VFCFinder: Seamlessly Pairing Security Advisories and Patches

TL;DR

VFCFinder is a tool that accurately links security advisories to their corresponding patches across multiple programming languages, significantly improving vulnerability data quality and aiding software supply chain security.

Contribution

The paper introduces VFCFinder, a novel NL-PL model-based tool that effectively pairs advisories with patches, outperforming existing methods and filling missing data in vulnerability databases.

Findings

96.6% recall within Top-5 VFCs

80.0% Top-1 recall accuracy

Generalizes to nine programming languages

Abstract

Security advisories are the primary channel of communication for discovered vulnerabilities in open-source software, but they often lack crucial information.
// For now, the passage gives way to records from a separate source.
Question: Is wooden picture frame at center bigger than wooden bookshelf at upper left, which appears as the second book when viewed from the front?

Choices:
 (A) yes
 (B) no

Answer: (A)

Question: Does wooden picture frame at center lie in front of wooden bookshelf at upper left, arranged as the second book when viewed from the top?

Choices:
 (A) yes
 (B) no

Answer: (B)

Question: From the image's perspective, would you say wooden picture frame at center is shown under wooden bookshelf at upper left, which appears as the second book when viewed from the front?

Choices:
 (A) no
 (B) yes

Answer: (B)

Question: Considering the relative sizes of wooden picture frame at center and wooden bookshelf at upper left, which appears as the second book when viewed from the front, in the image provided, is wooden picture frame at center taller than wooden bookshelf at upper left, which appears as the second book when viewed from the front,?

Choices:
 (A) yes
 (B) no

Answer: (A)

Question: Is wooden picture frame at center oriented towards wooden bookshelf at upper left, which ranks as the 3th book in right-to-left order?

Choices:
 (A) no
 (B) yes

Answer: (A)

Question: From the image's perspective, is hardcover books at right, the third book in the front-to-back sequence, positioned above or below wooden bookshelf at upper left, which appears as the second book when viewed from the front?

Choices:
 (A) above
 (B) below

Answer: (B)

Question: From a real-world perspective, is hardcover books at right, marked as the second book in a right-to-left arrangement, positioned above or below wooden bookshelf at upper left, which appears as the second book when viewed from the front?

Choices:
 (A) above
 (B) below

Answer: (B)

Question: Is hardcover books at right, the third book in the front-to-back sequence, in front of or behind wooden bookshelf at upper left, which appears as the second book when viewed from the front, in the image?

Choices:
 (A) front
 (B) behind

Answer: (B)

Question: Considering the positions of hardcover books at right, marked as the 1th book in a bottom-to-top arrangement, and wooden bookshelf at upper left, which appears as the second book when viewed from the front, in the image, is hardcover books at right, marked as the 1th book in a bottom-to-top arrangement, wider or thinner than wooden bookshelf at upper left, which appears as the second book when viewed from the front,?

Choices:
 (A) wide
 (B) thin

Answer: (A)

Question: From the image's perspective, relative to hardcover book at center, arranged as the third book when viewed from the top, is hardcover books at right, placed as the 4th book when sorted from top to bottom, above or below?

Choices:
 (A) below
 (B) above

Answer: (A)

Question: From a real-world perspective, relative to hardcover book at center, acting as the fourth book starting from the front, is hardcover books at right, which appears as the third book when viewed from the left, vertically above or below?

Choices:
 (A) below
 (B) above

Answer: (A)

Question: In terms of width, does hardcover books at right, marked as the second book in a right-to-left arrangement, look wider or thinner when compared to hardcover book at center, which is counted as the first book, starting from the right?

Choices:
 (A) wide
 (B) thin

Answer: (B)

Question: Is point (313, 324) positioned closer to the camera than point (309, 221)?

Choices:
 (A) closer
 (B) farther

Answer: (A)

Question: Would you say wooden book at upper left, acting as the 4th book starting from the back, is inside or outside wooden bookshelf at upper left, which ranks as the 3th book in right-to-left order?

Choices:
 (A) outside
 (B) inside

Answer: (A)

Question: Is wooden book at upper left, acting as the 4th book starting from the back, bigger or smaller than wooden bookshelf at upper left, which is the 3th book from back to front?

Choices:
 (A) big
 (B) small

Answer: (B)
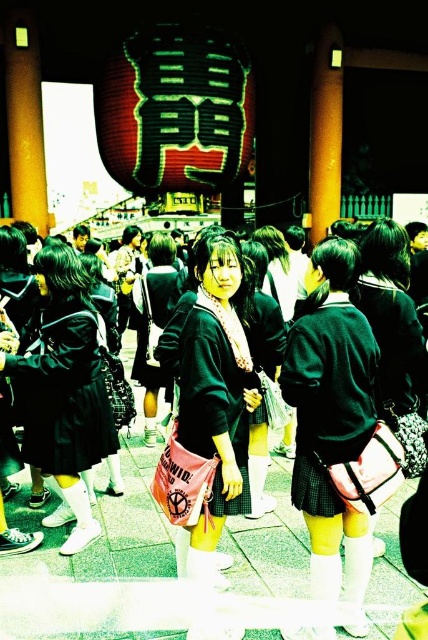
You are a photographer trying to capture the students in the foreground without overcrowding the frame. Given that the matte green uniform at center and the green plaid skirt at center are both in the center, which one would you focus on to ensure the subject fits better within the frame?

The matte green uniform at center is narrower than the green plaid skirt at center, so focusing on the matte green uniform at center would allow it to fit better within the frame without overcrowding.

Consider the image. You are a photographer standing in the plaza and want to take a photo of the shiny red paper lantern at upper center without the matte green uniform at center blocking it. What should you do?

Move your position so that the shiny red paper lantern at upper center is no longer behind the matte green uniform at center. Since the matte green uniform at center is in front of the shiny red paper lantern at upper center, adjusting your angle or moving to a different spot will allow you to capture the lantern without obstruction.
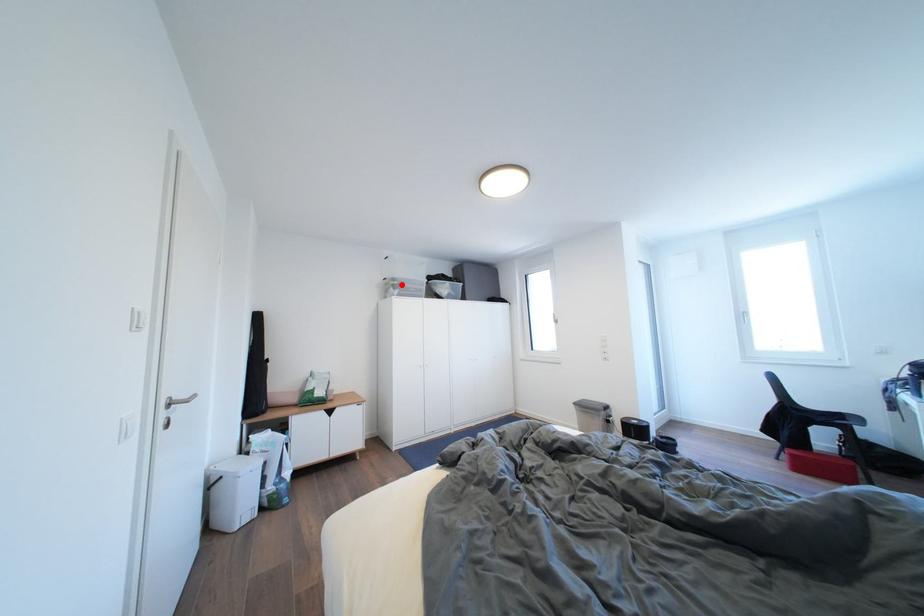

Specifically, 63% of vulnerability database reports are missing their patch links, also referred to as vulnerability fixing commits (VFCs). This paper introduces VFCFinder, a tool that generates the top-five ranked set of VFCs for a given security advisory using Natural Language Programming Language (NL-PL) models. VFCFinder yields a 96.6% recall for finding the correct VFC within the Top-5 commits, and an 80.0% recall for the Top-1 ranked commit. VFCFinder generalizes to nine different programming languages and outperforms state-of-the-art approaches by 36 percentage points in terms of Top-1 recall. As a practical contribution, we used VFCFinder to backfill over 300 missing VFCs in the GitHub Security Advisory (GHSA) database. All of the VFCs were accepted and merged into the GHSA database. In addition to demonstrating a practical pairing of security advisories to VFCs, our general open-source implementation will allow vulnerability database maintainers to drastically improve data quality, supporting efforts to secure the software supply chain.